Por outro lado iniciativas que vistas por observadores ligeiros poderiam ser tomadas como de interesse da comunidade, nada mais eram do que a destruição, ainda, de valores tradicionais; assim eu me refiro à demolição de prédios antigos e utilização dos terrenos baratos para edificações destinadas a se obter lucro imediato. Centenas de anos de construção de uma arquitetura particular na Ribeira foram simplesmente jogados de lado, ou melhor, abaixo.

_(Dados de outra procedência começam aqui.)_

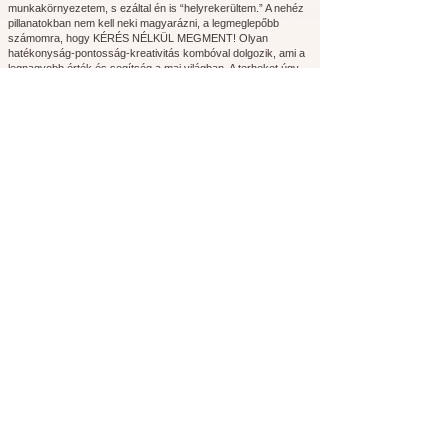
munkakörnyezetem, s ezáltal én is “helyrekerültem.” A nehéz
pillanatokban nem kell neki magyarázni, a legmeglepőbb
számomra, hogy KÉRÉS NÉLKÜL MEGMENT! Olyan
hatékonyság-pontosság-kreativitás kombóval dolgozik, ami a
legnagyobb érték és segítség a mai világban. A terheket úgy
veszi át, hogy azt érzed, számára nem teher, mert le tudja
tenni, meg tudja oldani. Hamarabb, mint én valaha tudtam
volna. Az hogy “a jobb kezem” nem megfelelő leírás arra, amit
ő ad, ahogyan velem dolgozik. Évek óta a legjobb és
legbiztosabb döntésem, hogy őt választottam! Köszönöm,
Kata! "
Bacsa Katie
KatARTic megálmodója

Não satisfeito com a completa dominação da cidade o Novo decidiu promover a criação de um ente feito à sua imagem. Ele se dedicou por muito tempo à criação do que passou a ser conhecido como o Mais Novo. O material utilizado foi um barro de má qualidade e que não queimava direito, mesmo no melhor forno como o do Edilson. De qualquer modo essa figura esquálida depois de completamente formada passou a ser treinada para substituir o Novo cujo tempo de validade estava chegando ao fim. O Mais Novo, no entanto, apesar das benesses patrocinadas por peixinhos e oncinhas, não demonstrou nenhuma aptidão para dar continuidade às atividades do seu criador. Este teve de desprezar sua criação e se valer de um grande número de asseclas que continuariam seus planos de tornar mais ainda escrava a população da Ribeira.

O que de pior aconteceu e eu pude constatar como observador privilegiado foi a completa dominação apaixonada pelo Novo do povo da Ribeira ao longo dos anos. As mentes das pessoas foram sugadas e substituídas por mentes totalmente deturpadas e que só respondiam a estímulos vindos da parte do Novo. Estes estímulos sempre envolviam favores que eram traduzidos em símbolos zoológicos. Nada mais se esperava da população, pois ela estava totalmente submissa aos desejos do novo Dillinger.

Logo após a desistência de levar o Mais Novo ao comando eu completei de negro a cobertura da cidade; ao lançar meus enormes pseudópodes as pessoas da pobre cidade não reagiam, pois imaginavam que isso pudesse ser uma proteção contra os poderes malignos do Novo. Ao descobrir que eu estava de certo modo obstaculizando seus planos de dominação integral das mentes e dos territórios em que se derramava a Ribeira ele resolveu se desfazer destes últimos, pois as mentes ele já as havia destruído. Em um grande leilão feito na Praça do Mercado foram postos em hasta pública e arrematados a maioria dos distritos do município que, a partir daí, se tornaram independentes, livres do poder maligno do Novo e de seus asseclas. Eles passaram a ser cobertos pelo manto diáfano de névoa branca antigo conhecido da Ribeira. Em contrapartida, eu fiquei a cobrir os poucos logradouros que sobraram do leilão: a Rua do Azevedo, a Praça da Matriz, a Praça do Mercado e umas poucas mais ao redor dessas.